The Asylums, usually run in connection with prisons and workhouses, are generally conducted in such a way that miserable beings are insufficiently fed. They are merely kept in close confinement in order to prevent them from doing harm to one another, and nothing more. Usually their malady is increased, and they become incurable by accessory circumstances, or by the rough and injudicious treatment of the attendants. There is usually only one doctor in charge of such an institution, although twenty would be required for the ultimate purpose of curing this large number of unfortunate inmates.
Often a physician in such a position has neither the courage nor sufficient knowledge for this special branch of work. He very soon wearies under the burden of his occupation and decides (as almost always happens)not to overwork himself- that is, he learns to regard callously the dozens or hundreds of these patients and to do nothing for them in the actual sense of the word.
These noblest of all creatures, destined for the exalted use of Reason, are here treated as wild beasts from Africa intended for exhibition would not be treated.
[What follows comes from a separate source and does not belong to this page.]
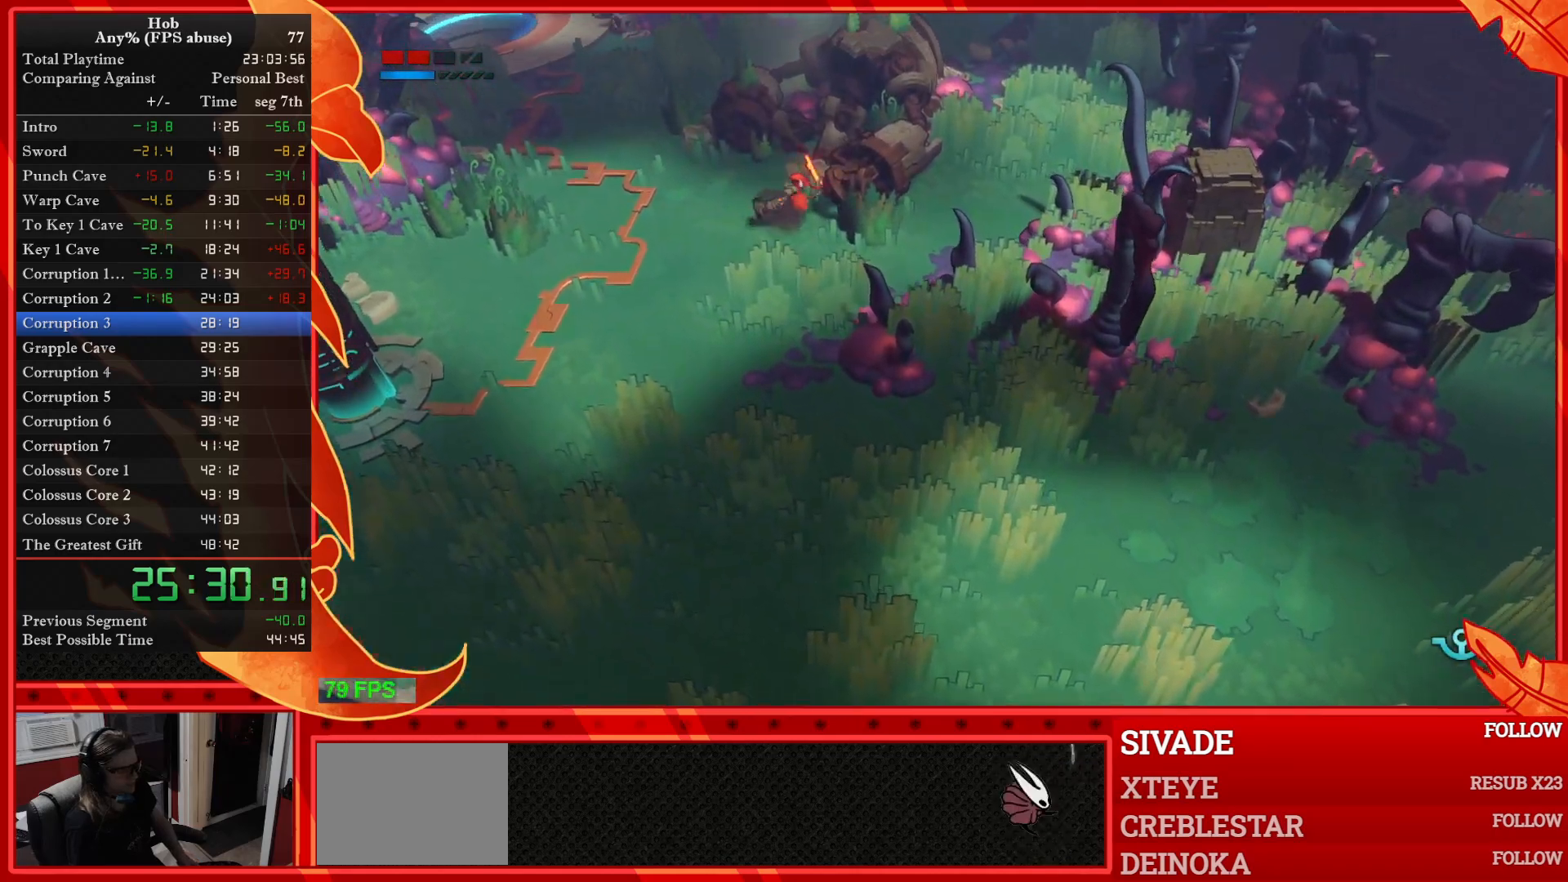
{"dt_ms": 500, "buttons": [], "left_stick": "up-left", "right_stick": "center", "button_events": []}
Or they are kept like inanimate objects for three, four, ten, thirty or more years for the not altogether humane object of sooner or later giving them over to corruption in a silent grave- without contributing to the alleviation of the disease, without restoring them to the usefulness for which in their former days they had been so deserving of honour; they are kept, i say, with an indolence which does not credit to our century. This is inflicted upon the middle and lower classes of the population. “They must rest content with the existing institutions,” says the heartless onlooker.
What will the distinguished relatives do with such unfortunate beings? What is the husband to do, who has become more sensitive through his improved position and better circumstances, or the mother, with her sons who have occupied posts of honour, when they fall into this distressing condition? The most sincere sympathy, tears, honest sorrow,. the sacrifice of large sums of money avail nothing. Nothing can call back, in most cases, the health and reason of their beloved ones. Their inhuman speech, their foolish acts, repulse those who come near them and make these pitiable and helpless creatures a disgrace to the family. What is the family physician to do? One cannot expect him to have an extensive knowledge of this branch of medicine. He tries some known remedies, abandons them and replaces them with others, then he begins a long course of treatment which often fails to have the desired effect. In the end he wearies of the case, and advises the distinguished relatives to give the patient up and have him removed to an institution, But where? Perhaps to incarcerate the patient for ever in one of those asylums, to be herded with the disgraceful collection of criminals, unfortunates and sick of all kinds: there, the tumult of the insane, partially insane and maniacs of all degrees and classes, appeals any honest family. Should this be the fate of a family of exalted position — father, mother, husband or wife — without their seeing before them the faintest ray of hope that the health and reason of their beloved will be restored on this side of the grave?
Is this treatment to be meted out to people in a good position from wealthy homes? I need not add more, I think, in order to make you feel how desirable it would be to have a decent home for this class of patient. I am glad to be able to announce that a preposition in this spirit has been made by a physician who is both scientific and practical, and who is well- known to me and to the scientific world. He is taking steps to establish an institution which will accommodate about four better class mental patients. He will devote all his time to them, and they will be under his supervision both day and night. They will neither be beaten nor confined in chains, and no harsh treatment will be used in order to bring them back to reason. Everything that the deep and mature thought of the doctor can devise will be tried in order to restore body and soul to health again, such as gentle persuasion as well as the best medical treatment.